* BEGIN Raw records *
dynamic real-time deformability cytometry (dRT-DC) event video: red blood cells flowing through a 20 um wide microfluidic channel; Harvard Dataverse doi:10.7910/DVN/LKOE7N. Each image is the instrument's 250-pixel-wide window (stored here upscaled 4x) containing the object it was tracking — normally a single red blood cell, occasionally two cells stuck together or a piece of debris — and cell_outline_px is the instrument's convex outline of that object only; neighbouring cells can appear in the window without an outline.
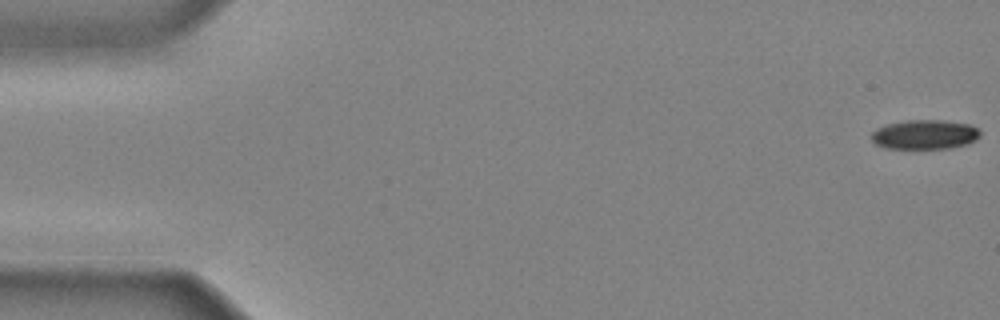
{"species": "common noctule bat (a hibernating species)", "species_latin": "Nyctalus noctula", "temperature_condition": "cold", "stored_images_in_passage": 42, "camera_frame_rate_fps": 3000, "um_per_image_px": 0.085, "animal": {"sex": "male", "body_mass_g": 20.4}, "frame": {"image": 1, "passage_image": 1, "time_ms": 0.0, "image_size_px": [1000, 320], "cell_outline_px": [[980, 136], [976, 140], [968, 144], [948, 148], [884, 148], [876, 144], [872, 140], [872, 132], [876, 128], [884, 124], [908, 120], [940, 120], [968, 124], [976, 128], [980, 132]], "centroid_in_image_um": [78.58, 11.43], "position_along_channel_um": 6.4, "area_um2": 18.61}}
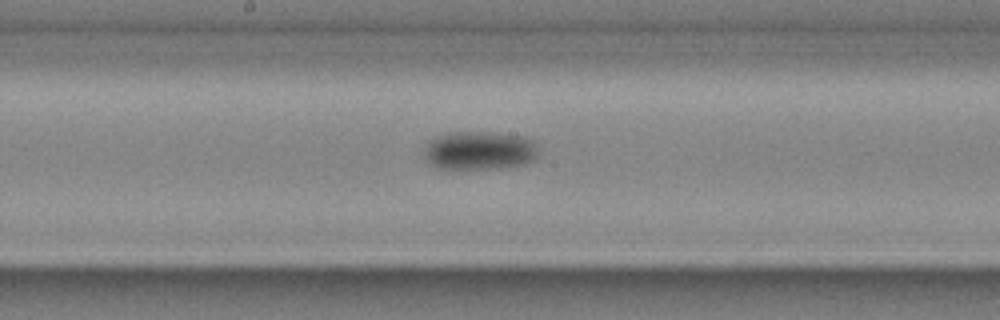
{"frame": {"image": 2, "passage_image": 24, "time_ms": 7.667, "image_size_px": [1000, 320], "cell_outline_px": [[536, 156], [532, 160], [524, 164], [488, 168], [436, 168], [428, 164], [424, 156], [424, 144], [428, 140], [436, 136], [448, 132], [500, 132], [528, 136], [536, 140]], "centroid_in_image_um": [40.72, 12.75], "position_along_channel_um": 207.5, "area_um2": 26.07}}
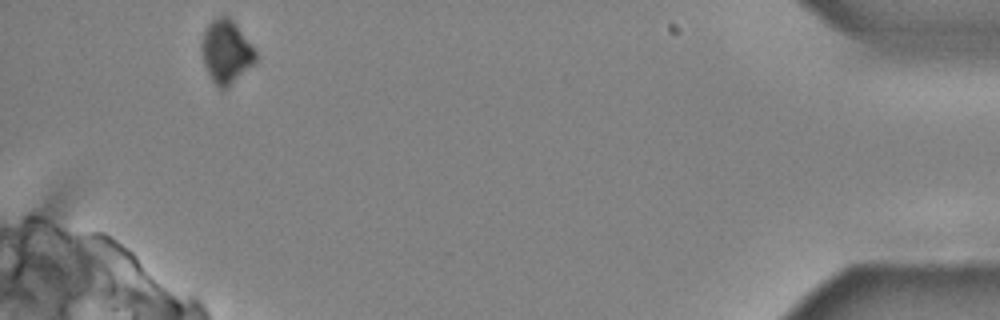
{"frame": {"image": 3, "passage_image": 42, "time_ms": 13.667, "image_size_px": [1000, 320], "cell_outline_px": [[256, 64], [228, 88], [220, 88], [212, 80], [204, 64], [200, 48], [200, 44], [204, 32], [208, 24], [212, 20], [220, 16], [228, 16], [232, 20], [256, 48]], "centroid_in_image_um": [19.25, 4.41], "position_along_channel_um": 415.9, "area_um2": 20.17}}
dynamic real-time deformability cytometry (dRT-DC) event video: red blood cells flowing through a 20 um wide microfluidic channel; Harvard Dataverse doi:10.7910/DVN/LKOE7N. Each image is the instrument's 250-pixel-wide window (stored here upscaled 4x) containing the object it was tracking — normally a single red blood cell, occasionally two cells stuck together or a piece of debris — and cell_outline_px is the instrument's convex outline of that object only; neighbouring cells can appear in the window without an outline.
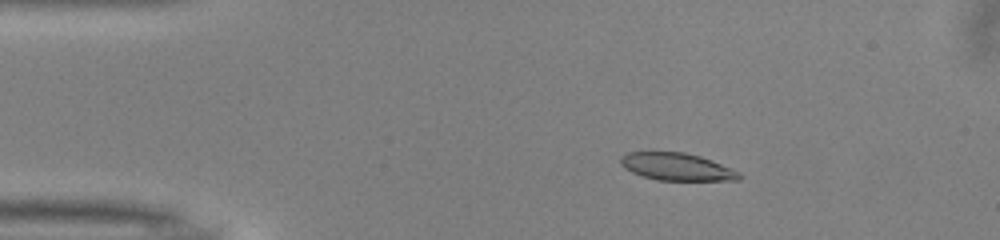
{"species": "common noctule bat (a hibernating species)", "species_latin": "Nyctalus noctula", "temperature_condition": "warm", "stored_images_in_passage": 51, "camera_frame_rate_fps": 3000, "um_per_image_px": 0.085, "animal": {"sex": "male", "body_mass_g": 13.0, "forearm_length_mm": 53.1}, "frame": {"image": 1, "passage_image": 9, "time_ms": 2.667, "image_size_px": [1000, 240], "cell_outline_px": [[744, 176], [740, 180], [656, 180], [632, 172], [624, 168], [620, 164], [620, 156], [628, 152], [684, 152], [700, 156], [712, 160], [740, 172]], "centroid_in_image_um": [57.54, 14.17], "position_along_channel_um": 27.5, "area_um2": 19.02}}
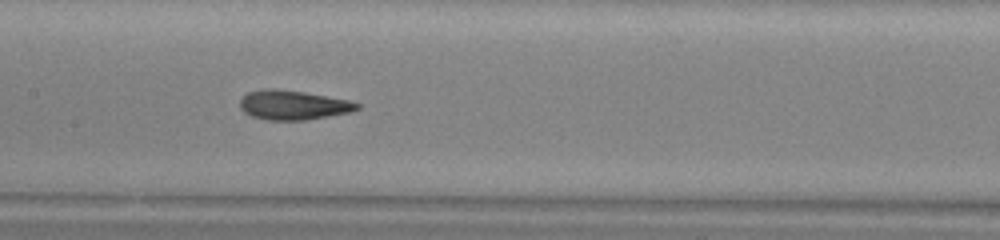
* END Raw records *
Exercise objective :: Retype the entries word for word. Omit any images.

Response ::
dynamic real-time deformability cytometry (dRT-DC) event video: red blood cells flowing through a 20 um wide microfluidic channel; Harvard Dataverse doi:10.7910/DVN/LKOE7N. Each image is the instrument's 250-pixel-wide window (stored here upscaled 4x) containing the object it was tracking — normally a single red blood cell, occasionally two cells stuck together or a piece of debris — and cell_outline_px is the instrument's convex outline of that object only; neighbouring cells can appear in the window without an outline.
{"species": "common noctule bat (a hibernating species)", "species_latin": "Nyctalus noctula", "temperature_condition": "cold", "stored_images_in_passage": 42, "camera_frame_rate_fps": 3000, "um_per_image_px": 0.085, "animal": {"sex": "male", "body_mass_g": 20.4}, "frame": {"image": 1, "passage_image": 1, "time_ms": 0.0, "image_size_px": [1000, 320], "cell_outline_px": [[980, 136], [976, 140], [968, 144], [948, 148], [884, 148], [876, 144], [872, 140], [872, 132], [876, 128], [884, 124], [908, 120], [940, 120], [968, 124], [976, 128], [980, 132]], "centroid_in_image_um": [78.58, 11.43], "position_along_channel_um": 6.4, "area_um2": 18.61}}
{"frame": {"image": 2, "passage_image": 24, "time_ms": 7.667, "image_size_px": [1000, 320], "cell_outline_px": [[536, 156], [532, 160], [524, 164], [488, 168], [436, 168], [428, 164], [424, 156], [424, 144], [428, 140], [436, 136], [448, 132], [500, 132], [528, 136], [536, 140]], "centroid_in_image_um": [40.72, 12.75], "position_along_channel_um": 207.5, "area_um2": 26.07}}
{"frame": {"image": 3, "passage_image": 42, "time_ms": 13.667, "image_size_px": [1000, 320], "cell_outline_px": [[256, 64], [228, 88], [220, 88], [212, 80], [204, 64], [200, 48], [200, 44], [204, 32], [208, 24], [212, 20], [220, 16], [228, 16], [232, 20], [256, 48]], "centroid_in_image_um": [19.25, 4.41], "position_along_channel_um": 415.9, "area_um2": 20.17}}
dynamic real-time deformability cytometry (dRT-DC) event video: red blood cells flowing through a 20 um wide microfluidic channel; Harvard Dataverse doi:10.7910/DVN/LKOE7N. Each image is the instrument's 250-pixel-wide window (stored here upscaled 4x) containing the object it was tracking — normally a single red blood cell, occasionally two cells stuck together or a piece of debris — and cell_outline_px is the instrument's convex outline of that object only; neighbouring cells can appear in the window without an outline.
{"species": "common noctule bat (a hibernating species)", "species_latin": "Nyctalus noctula", "temperature_condition": "warm", "stored_images_in_passage": 51, "camera_frame_rate_fps": 3000, "um_per_image_px": 0.085, "animal": {"sex": "male", "body_mass_g": 13.0, "forearm_length_mm": 53.1}, "frame": {"image": 1, "passage_image": 9, "time_ms": 2.667, "image_size_px": [1000, 240], "cell_outline_px": [[744, 176], [740, 180], [656, 180], [632, 172], [624, 168], [620, 164], [620, 156], [628, 152], [684, 152], [700, 156], [712, 160], [740, 172]], "centroid_in_image_um": [57.54, 14.17], "position_along_channel_um": 27.5, "area_um2": 19.02}}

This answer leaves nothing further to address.